Frauen sollten solche Untersuchungen nur machen lassen, wenn sie aus ärztlicher Sicht notwendig sind, findet Ulrike Geppert-Orthofer, Präsidentin des Deutschen Hebammenverbandes. Das kann zum Beispiel der Fall sein, wenn die Schwangere als Erzieherin oder Grundschullehrerin arbeitet und dadurch ein erhöhtes Risiko hat, sich anzustecken. Hält der Frauenarzt Tests für medizinisch notwendig, kann er sie auch abrechnen, erklärt Geppert-Orthofer.

Aus Sicht von Christian Albring ist vieles davon durchaus anzuraten: Für eine ganze Reihe von diagnostischen Maßnahmen lägen durch internationale Studien, Leitlinien und das Robert-Koch-Institut (RKI) dringende Empfehlungen vor, betont er. So weist das RKI zum Beispiel darauf hin, dass eine Toxoplasmoseinfektion in der Schwangerschaft verhindert werden sollte und es dafür erforderlich sei, zu wissen, ob eine Immunität vorliegt.

„So viel wie nötig, so wenig wie möglich“

Manchen Frauen nehmen solche Tests Ängste – bei anderen wiederum befördern sie sie eher. Nicole Altenburg, Psychotherapeutin in Friedrichshafen, rät ängstlichen Schwangeren: „So viel wie nötig, so wenig wie möglich.” Denn: Je mehr Ergebnisse die Schwangere bekommt, desto mehr müssen sie und ihr Partner entscheiden.

Zu Untersuchungen, deren Ergebnisse eventuell Folgeentscheidungen erfordern, gehört das Ersttrimester-Screening – eine Ultraschalluntersuchung sowie ein Bluttest im ersten Drittel der Schwangerschaft. Das Screening soll bestimmte Chromosomenstörungen aufdecken, vor allem Trisomie 21. Letztlich kann das zur Entscheidung für oder gegen das Kind führen.

Wer sich dem nicht aussetzen möchte oder sicher weiß, dass er das Kind so oder so annehmen wird, hat auch ein Recht auf Unwissen, betont Geppert-Orthofer. Sie rät Schwangeren, sich vor der Untersuchung zu fragen: „Was kann ich erfahren, und möchte ich das erfahren?”

So sieht es auch Altenburg.

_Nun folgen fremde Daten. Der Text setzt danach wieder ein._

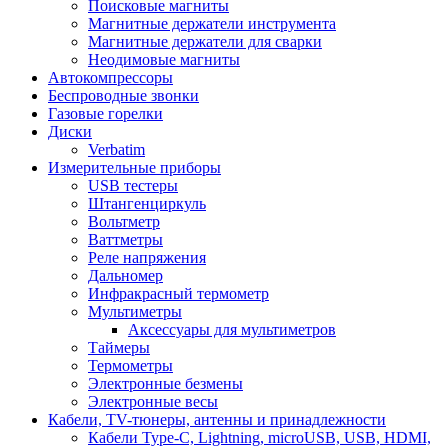
Поисковые магниты
Магнитные держатели инструмента
Магнитные держатели для сварки
Неодимовые магниты
Автокомпрессоры
Беспроводные звонки
Газовые горелки
Диски
Verbatim
Измерительные приборы
USB тестеры
Штангенциркуль
Вольтметр
Ваттметры
Реле напряжения
Дальномер
Инфракрасный термометр
Мультиметры
Аксессуары для мультиметров
Таймеры
Термометры
Электронные безмены
Электронные весы
Кабели, TV-тюнеры, антенны и принадлежности
Кабели Type-C, Lightning, microUSB, USB, HDMI,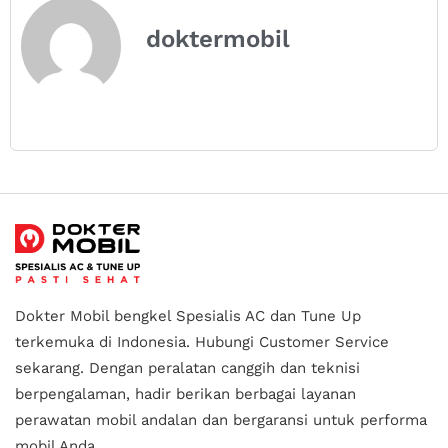
doktermobil
Dokter Mobil bengkel Spesialis AC dan Tune Up
terkemuka di Indonesia.
Hubungi Customer Service
sekarang. Dengan peralatan canggih dan teknisi
berpengalaman, hadir berikan berbagai layanan
perawatan mobil andalan
dan bergaransi untuk performa
mobil Anda.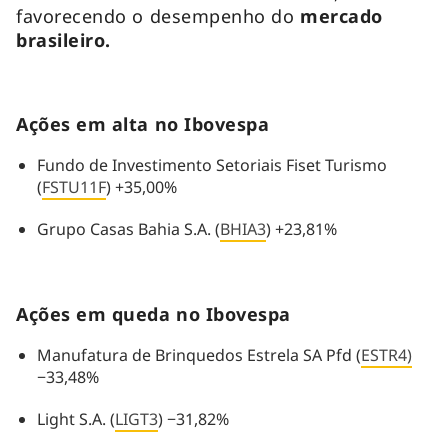
favorecendo o desempenho do
mercado
brasileiro.
Ações em alta no Ibovespa
Fundo de Investimento Setoriais Fiset Turismo
(
FSTU11F
) +35,00%
Grupo Casas Bahia S.A. (
BHIA3
) +23,81%
Ações em queda no Ibovespa
Manufatura de Brinquedos Estrela SA Pfd (
ESTR4)
−33,48%
Light S.A. (
LIGT3
) −31,82%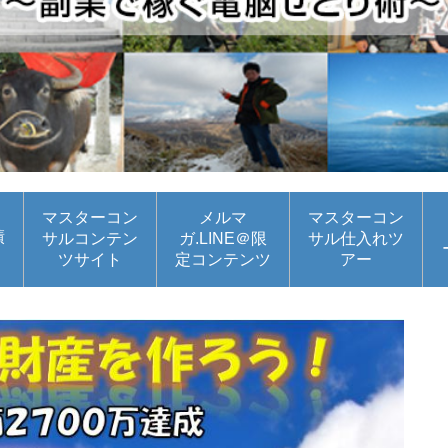
マスターコン
メルマ
マスターコン
績
サルコンテン
ガ.LINE＠限
サル仕入れツ
ツサイト
定コンテンツ
アー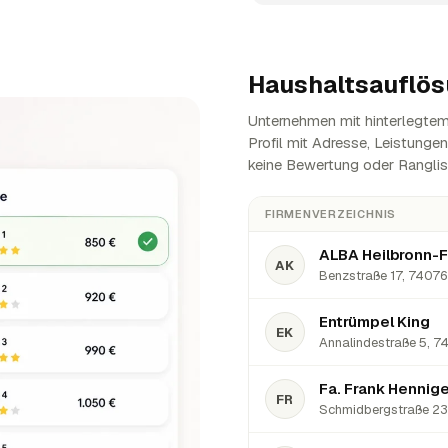
Haushaltsauflös
Unternehmen mit hinterlegtem 
Profil mit Adresse, Leistunge
keine Bewertung oder Ranglis
FIRMENVERZEICHNIS
ALBA Heilbronn-F
AK
Benzstraße 17, 74076 
Entrümpel King
EK
Annalindestraße 5, 74
Fa. Frank Hennig
FR
Schmidbergstraße 23,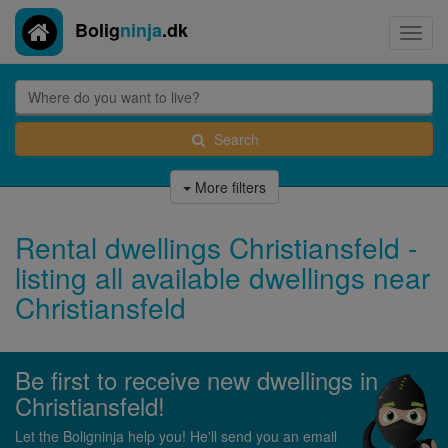
Bolig
ninja
.dk
Toggl
navig
Search
More filters
Rental dwellings Christiansfeld -
listing all available dwellings near
Christiansfeld
Be first to receive new dwellings in
Christiansfeld!
Let the Boligninja help you! He'll send you an email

Aus der einen Untersuchung folgen nämlich schnell noch weitere. Ein Ausstieg aus der Diagnostik fällt dann immer schwerer. Manche Frauen wollten aber auch einfach Bescheid wissen, um sich auf eine mögliche Behinderung vorzubereiten, sagt Geppert-Orthofer.

Neutrale Informationsquellen nutzen

Um sich nicht verrückt machen zu lassen, sei es in jedem Fall hilfreich, jemanden an seiner Seite zu wissen. Altenburg zufolge können das der Partner sein, die eigenen Eltern oder auch der Frauenarzt oder die Hebamme.

Allerdings kann das Umfeld auch verunsichern, ist Geppert-Orthofers Erfahrung. „Man hört viel von vielen Seiten, und man hört immer die schlimmen Geschichten.” Wer sich informieren will, sollte daher ganz bewusst auf neutrale Informationskanäle wie etwa die Bundeszentrale für gesundheitliche Aufklärung setzen.

Hat die Schwangere das Gefühl, nicht mehr Herr der Lage zu sein, sollte sie sich einen Therapeuten suchen. „Sobald jede neue Information mir Blutdrucksteigerung bringt, es mir schlecht geht, ich unruhig werde und die innere Stabilität nicht mehr hinkriege, ist professionelle Hilfe angesagt”, sagt Altenburg. Manche Frau wälze allerdings auch alle möglichen Bücher, sei über alles informiert, leide darunter aber nicht. Wer die Informationen einfach als Wissensgewinn betrachten kann, habe in der Regel auch kein Problem.